:: INPUT RECORDS

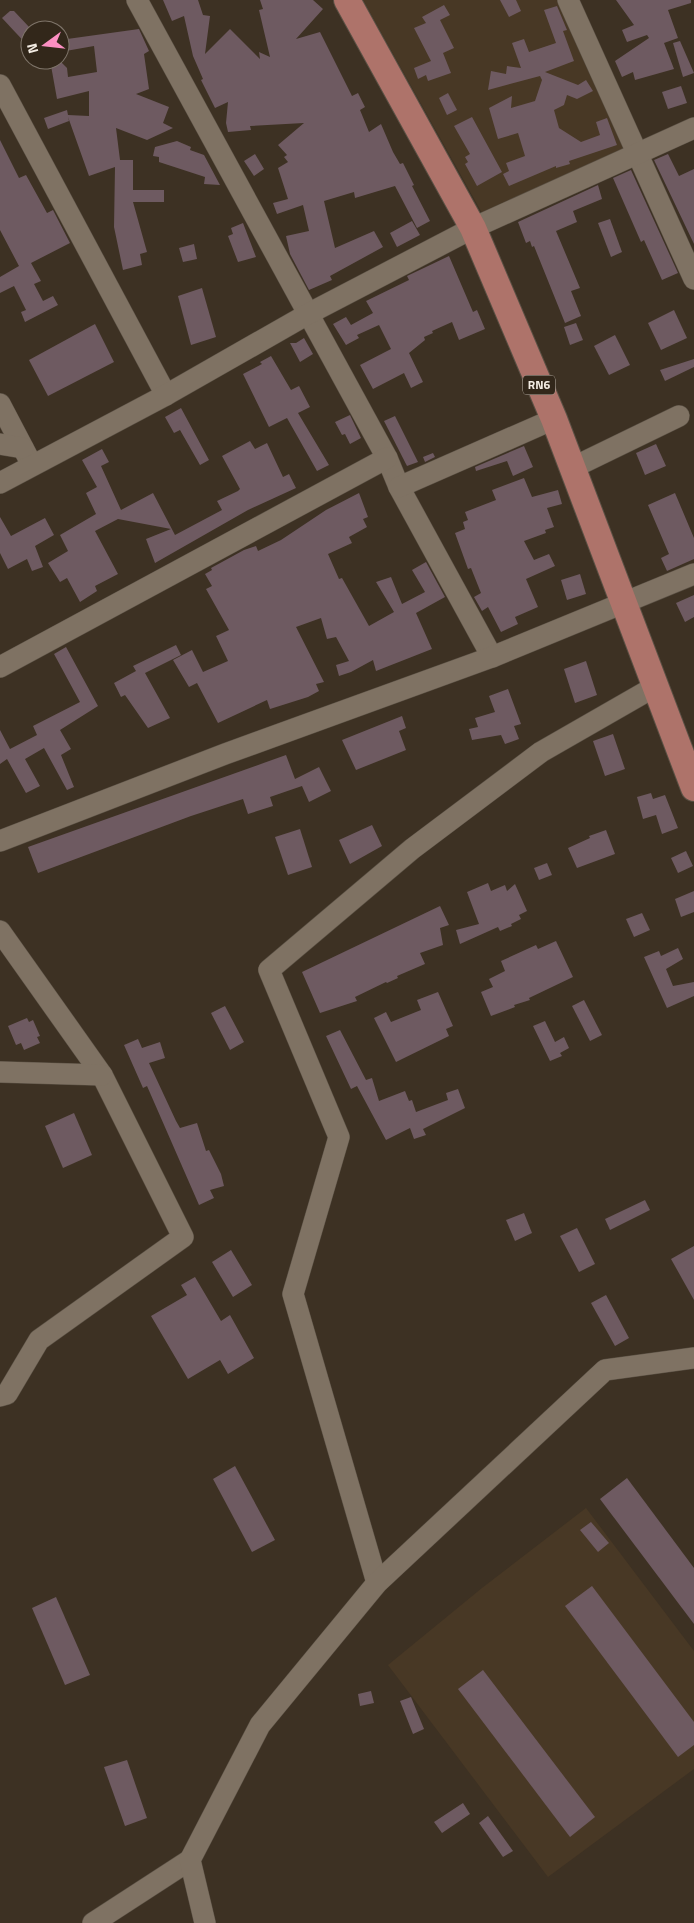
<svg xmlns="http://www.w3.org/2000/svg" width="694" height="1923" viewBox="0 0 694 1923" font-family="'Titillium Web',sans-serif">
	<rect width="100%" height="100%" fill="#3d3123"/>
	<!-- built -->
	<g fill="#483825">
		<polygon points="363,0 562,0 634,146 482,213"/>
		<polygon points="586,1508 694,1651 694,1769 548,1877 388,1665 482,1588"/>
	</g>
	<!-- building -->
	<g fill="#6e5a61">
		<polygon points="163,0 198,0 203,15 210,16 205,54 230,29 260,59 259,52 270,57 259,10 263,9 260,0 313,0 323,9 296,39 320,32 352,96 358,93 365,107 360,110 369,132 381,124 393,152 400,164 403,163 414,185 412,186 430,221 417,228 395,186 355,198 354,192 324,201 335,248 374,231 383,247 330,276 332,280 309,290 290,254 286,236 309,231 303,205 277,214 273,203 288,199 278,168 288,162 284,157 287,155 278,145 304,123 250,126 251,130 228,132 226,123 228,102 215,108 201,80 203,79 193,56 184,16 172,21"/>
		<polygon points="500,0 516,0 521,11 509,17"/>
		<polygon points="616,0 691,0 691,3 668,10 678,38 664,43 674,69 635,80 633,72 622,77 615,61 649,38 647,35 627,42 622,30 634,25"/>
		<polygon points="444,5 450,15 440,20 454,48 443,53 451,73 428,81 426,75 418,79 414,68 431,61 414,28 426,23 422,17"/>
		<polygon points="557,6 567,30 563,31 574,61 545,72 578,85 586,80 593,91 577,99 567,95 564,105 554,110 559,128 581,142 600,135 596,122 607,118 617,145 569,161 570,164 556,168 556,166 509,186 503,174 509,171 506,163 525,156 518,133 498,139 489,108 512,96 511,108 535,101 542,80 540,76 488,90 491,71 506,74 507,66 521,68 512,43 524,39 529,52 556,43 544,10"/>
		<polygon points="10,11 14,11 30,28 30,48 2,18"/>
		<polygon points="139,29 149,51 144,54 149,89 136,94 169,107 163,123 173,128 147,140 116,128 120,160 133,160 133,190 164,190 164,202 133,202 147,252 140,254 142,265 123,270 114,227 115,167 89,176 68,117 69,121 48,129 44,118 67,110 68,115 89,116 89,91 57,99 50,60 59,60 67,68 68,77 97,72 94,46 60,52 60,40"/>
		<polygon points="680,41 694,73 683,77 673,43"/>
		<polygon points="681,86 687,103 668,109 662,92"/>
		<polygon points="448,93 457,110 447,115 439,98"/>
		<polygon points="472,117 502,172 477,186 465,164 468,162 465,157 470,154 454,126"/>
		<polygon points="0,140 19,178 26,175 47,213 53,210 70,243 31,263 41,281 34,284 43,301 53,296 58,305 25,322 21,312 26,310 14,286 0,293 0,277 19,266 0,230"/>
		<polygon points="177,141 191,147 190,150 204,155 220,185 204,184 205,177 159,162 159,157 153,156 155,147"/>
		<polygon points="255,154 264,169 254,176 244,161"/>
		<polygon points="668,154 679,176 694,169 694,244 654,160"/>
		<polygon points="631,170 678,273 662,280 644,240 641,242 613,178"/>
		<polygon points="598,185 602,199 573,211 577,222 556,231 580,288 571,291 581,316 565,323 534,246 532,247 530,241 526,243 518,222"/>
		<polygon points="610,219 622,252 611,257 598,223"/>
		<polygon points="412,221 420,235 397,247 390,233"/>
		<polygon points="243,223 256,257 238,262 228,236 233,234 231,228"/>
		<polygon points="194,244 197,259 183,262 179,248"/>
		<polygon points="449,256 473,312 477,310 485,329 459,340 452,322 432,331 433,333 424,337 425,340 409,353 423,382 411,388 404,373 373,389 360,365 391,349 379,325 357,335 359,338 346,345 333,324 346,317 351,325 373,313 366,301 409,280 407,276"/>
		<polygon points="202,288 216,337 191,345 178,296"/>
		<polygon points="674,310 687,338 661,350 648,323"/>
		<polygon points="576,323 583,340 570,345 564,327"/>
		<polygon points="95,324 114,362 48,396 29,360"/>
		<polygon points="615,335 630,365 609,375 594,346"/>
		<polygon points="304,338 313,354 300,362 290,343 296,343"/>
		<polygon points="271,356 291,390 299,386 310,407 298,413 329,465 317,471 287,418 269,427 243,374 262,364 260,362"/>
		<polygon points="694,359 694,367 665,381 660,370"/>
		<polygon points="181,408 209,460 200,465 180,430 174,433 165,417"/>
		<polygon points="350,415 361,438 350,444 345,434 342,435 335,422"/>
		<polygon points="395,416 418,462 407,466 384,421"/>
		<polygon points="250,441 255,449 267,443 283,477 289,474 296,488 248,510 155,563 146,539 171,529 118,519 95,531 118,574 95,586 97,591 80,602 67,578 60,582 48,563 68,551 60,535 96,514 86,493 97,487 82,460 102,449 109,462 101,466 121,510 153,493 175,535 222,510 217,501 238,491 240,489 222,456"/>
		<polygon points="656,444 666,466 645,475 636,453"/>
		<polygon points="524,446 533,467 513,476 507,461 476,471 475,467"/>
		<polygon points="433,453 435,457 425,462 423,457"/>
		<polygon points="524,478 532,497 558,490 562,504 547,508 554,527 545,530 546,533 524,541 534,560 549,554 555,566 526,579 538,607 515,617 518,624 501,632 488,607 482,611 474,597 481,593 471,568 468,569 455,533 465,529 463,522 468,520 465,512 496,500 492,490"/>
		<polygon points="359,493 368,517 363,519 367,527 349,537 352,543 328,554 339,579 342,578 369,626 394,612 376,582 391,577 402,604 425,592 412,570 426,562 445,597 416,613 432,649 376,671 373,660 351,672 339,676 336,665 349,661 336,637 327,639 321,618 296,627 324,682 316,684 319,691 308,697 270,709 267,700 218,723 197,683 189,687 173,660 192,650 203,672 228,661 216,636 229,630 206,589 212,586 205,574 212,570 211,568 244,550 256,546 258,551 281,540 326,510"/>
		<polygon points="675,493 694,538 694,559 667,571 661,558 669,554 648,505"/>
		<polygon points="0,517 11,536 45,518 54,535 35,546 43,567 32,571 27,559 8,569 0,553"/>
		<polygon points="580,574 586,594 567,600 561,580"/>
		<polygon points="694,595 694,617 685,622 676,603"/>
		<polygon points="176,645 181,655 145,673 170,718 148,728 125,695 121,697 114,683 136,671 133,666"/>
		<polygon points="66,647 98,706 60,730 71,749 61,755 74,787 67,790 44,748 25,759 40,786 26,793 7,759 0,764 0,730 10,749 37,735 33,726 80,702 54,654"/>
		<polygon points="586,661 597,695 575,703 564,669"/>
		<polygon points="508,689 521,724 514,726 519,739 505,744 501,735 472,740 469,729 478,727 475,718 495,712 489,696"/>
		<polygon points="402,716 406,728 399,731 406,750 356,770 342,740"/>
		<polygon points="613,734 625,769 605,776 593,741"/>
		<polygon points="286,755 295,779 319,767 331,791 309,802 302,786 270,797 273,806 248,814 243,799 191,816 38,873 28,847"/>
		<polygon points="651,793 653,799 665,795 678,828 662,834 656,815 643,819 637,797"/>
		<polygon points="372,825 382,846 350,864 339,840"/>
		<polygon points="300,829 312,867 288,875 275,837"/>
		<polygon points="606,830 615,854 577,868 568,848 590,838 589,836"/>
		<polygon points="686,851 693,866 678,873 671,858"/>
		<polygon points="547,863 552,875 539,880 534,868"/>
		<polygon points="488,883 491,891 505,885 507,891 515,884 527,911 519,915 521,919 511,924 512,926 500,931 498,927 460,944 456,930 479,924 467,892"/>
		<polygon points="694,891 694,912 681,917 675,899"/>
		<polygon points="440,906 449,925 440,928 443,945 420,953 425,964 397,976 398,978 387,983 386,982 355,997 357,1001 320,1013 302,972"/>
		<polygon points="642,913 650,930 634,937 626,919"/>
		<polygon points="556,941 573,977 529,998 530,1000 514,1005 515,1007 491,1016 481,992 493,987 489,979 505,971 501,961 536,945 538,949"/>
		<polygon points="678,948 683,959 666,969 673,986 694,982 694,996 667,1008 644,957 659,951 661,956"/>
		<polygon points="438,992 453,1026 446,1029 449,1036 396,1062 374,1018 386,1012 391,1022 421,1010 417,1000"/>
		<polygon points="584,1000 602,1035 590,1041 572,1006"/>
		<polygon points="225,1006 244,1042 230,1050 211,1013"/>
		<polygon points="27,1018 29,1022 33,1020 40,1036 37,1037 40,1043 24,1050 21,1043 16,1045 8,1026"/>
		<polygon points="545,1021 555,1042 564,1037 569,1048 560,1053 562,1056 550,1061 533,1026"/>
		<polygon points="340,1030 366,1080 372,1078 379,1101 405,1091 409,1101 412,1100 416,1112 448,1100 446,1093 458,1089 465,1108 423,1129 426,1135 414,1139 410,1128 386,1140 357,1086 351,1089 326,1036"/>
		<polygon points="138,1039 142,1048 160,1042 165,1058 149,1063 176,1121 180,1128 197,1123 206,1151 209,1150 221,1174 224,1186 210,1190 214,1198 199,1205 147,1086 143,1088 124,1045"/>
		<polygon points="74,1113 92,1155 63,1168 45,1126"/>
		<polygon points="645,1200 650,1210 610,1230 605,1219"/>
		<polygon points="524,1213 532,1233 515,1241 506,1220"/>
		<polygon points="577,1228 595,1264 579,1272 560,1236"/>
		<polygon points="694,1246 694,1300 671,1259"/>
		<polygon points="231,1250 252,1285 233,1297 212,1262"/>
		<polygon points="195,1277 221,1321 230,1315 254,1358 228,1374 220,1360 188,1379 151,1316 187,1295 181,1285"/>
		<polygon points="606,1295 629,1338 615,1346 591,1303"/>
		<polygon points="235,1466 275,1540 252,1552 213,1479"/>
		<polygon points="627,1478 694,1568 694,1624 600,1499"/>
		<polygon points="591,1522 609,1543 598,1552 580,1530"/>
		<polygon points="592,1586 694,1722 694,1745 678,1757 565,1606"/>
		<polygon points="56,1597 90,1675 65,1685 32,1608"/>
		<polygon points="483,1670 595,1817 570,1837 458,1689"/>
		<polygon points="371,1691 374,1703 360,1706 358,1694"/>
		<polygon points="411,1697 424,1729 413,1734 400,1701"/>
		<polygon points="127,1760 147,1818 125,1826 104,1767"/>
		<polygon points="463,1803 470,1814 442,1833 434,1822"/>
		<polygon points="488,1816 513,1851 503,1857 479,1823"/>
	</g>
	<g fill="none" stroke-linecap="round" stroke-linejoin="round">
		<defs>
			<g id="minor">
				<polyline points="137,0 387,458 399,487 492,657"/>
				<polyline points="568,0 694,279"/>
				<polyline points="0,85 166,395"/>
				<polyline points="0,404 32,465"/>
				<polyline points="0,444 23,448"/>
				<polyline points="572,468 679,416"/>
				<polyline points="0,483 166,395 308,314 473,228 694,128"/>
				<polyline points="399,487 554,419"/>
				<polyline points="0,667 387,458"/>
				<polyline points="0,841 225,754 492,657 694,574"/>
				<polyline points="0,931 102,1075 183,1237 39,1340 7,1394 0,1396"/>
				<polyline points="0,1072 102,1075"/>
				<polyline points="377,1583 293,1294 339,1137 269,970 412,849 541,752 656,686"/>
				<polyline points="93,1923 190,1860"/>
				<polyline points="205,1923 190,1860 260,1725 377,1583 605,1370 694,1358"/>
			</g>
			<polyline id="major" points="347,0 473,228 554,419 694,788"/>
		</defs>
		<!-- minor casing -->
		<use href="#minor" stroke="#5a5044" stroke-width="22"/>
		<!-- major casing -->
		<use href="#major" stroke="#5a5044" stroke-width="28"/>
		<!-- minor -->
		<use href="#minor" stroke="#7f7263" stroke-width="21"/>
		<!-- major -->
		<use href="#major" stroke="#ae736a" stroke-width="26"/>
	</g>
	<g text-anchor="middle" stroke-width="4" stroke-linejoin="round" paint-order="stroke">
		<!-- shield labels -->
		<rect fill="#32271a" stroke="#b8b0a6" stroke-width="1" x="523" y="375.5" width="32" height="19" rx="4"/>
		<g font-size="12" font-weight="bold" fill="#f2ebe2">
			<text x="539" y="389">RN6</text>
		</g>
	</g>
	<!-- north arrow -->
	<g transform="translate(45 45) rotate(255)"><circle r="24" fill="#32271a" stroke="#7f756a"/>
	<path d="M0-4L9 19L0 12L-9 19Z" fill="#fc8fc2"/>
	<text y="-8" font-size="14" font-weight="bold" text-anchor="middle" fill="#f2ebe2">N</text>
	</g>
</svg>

::::

§ **ASSIGNMENT**:
Write out each line above that contains the word "middle".

§ **RESPONSE**:
	<g text-anchor="middle" stroke-width="4" stroke-linejoin="round" paint-order="stroke">
	<text y="-8" font-size="14" font-weight="bold" text-anchor="middle" fill="#f2ebe2">N</text>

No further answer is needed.